Work order
Skip the pictures. Give all the data again exactly.

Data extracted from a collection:
- - - - -
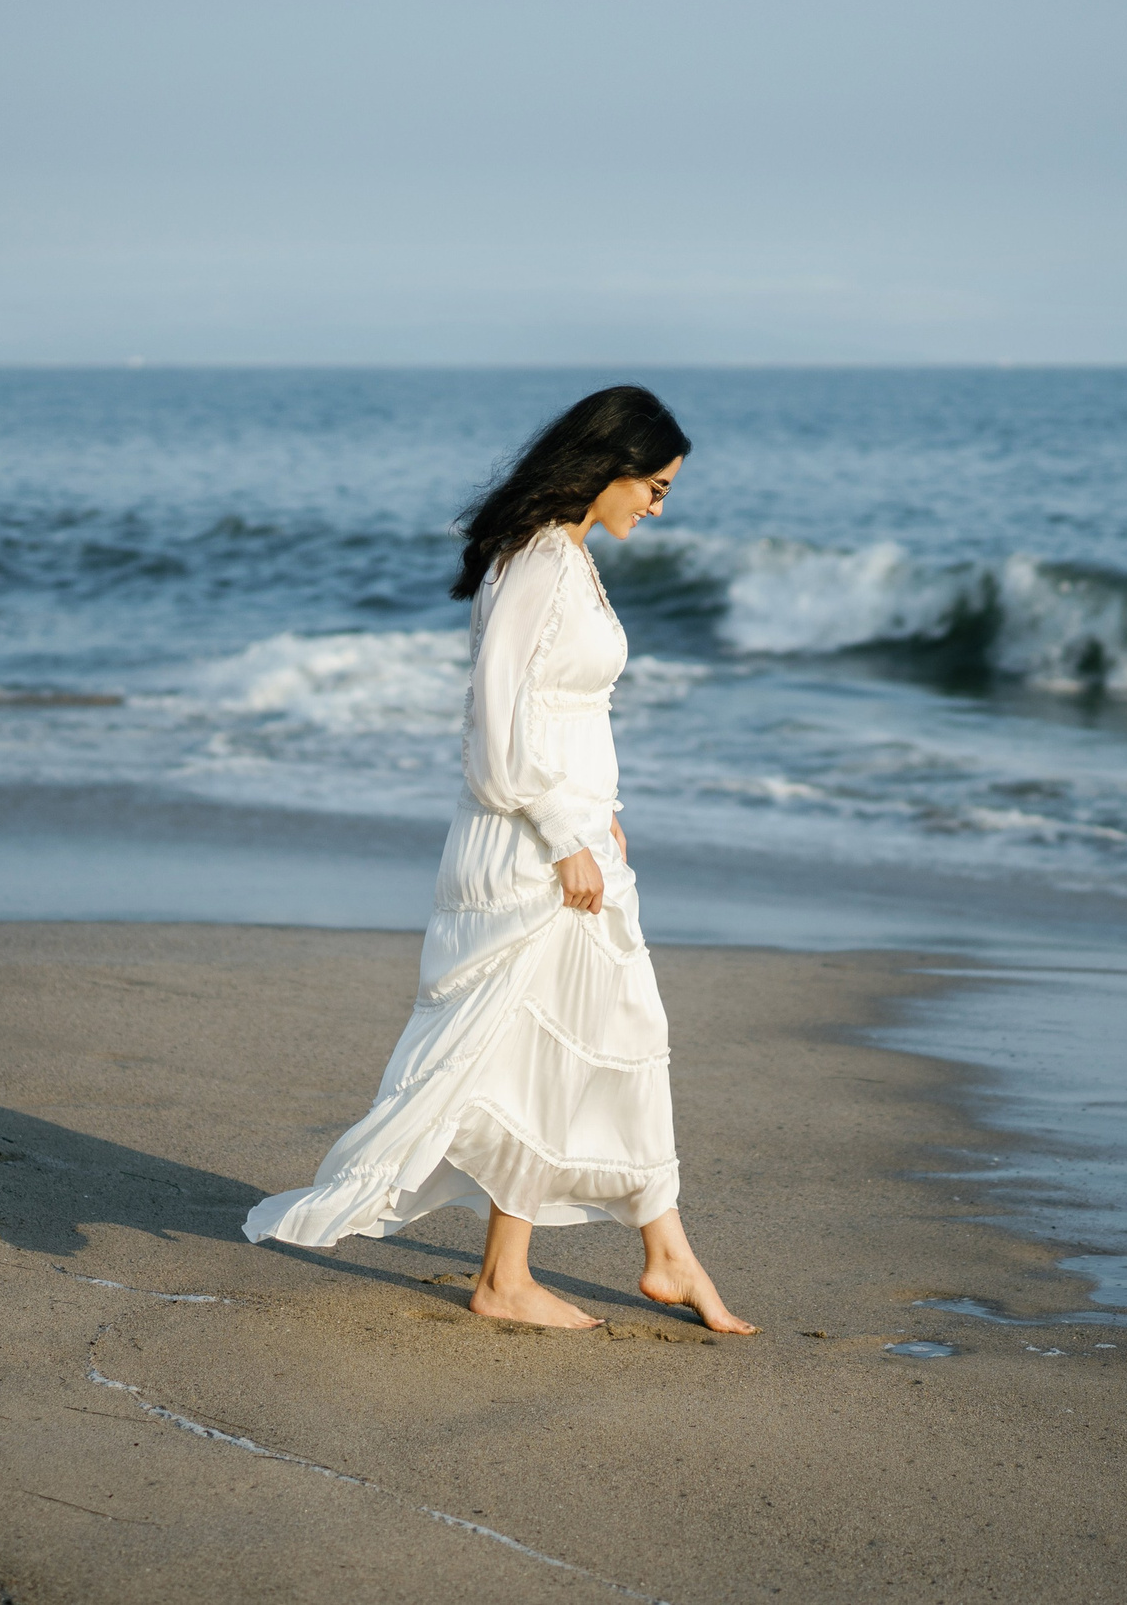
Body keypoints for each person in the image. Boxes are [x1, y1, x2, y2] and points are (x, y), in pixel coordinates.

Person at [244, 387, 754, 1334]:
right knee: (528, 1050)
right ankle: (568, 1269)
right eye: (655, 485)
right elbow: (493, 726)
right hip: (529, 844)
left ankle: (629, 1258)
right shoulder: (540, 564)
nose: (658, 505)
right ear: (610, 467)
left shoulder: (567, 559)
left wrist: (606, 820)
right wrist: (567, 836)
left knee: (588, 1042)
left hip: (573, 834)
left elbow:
- - - - -
Solution
Body keypoints for each person in the image. Boxes are [x1, y1, x2, y2] and points are (x, y), in pixel coordinates.

Person at [244, 387, 754, 1334]:
right knee: (528, 1050)
right ankle: (568, 1269)
right eye: (655, 485)
right elbow: (493, 726)
right hip: (529, 844)
left ankle: (629, 1258)
right shoulder: (540, 564)
nose: (658, 505)
right ear: (610, 467)
left shoulder: (567, 559)
left wrist: (606, 820)
right wrist: (567, 836)
left knee: (588, 1042)
left hip: (573, 834)
left elbow:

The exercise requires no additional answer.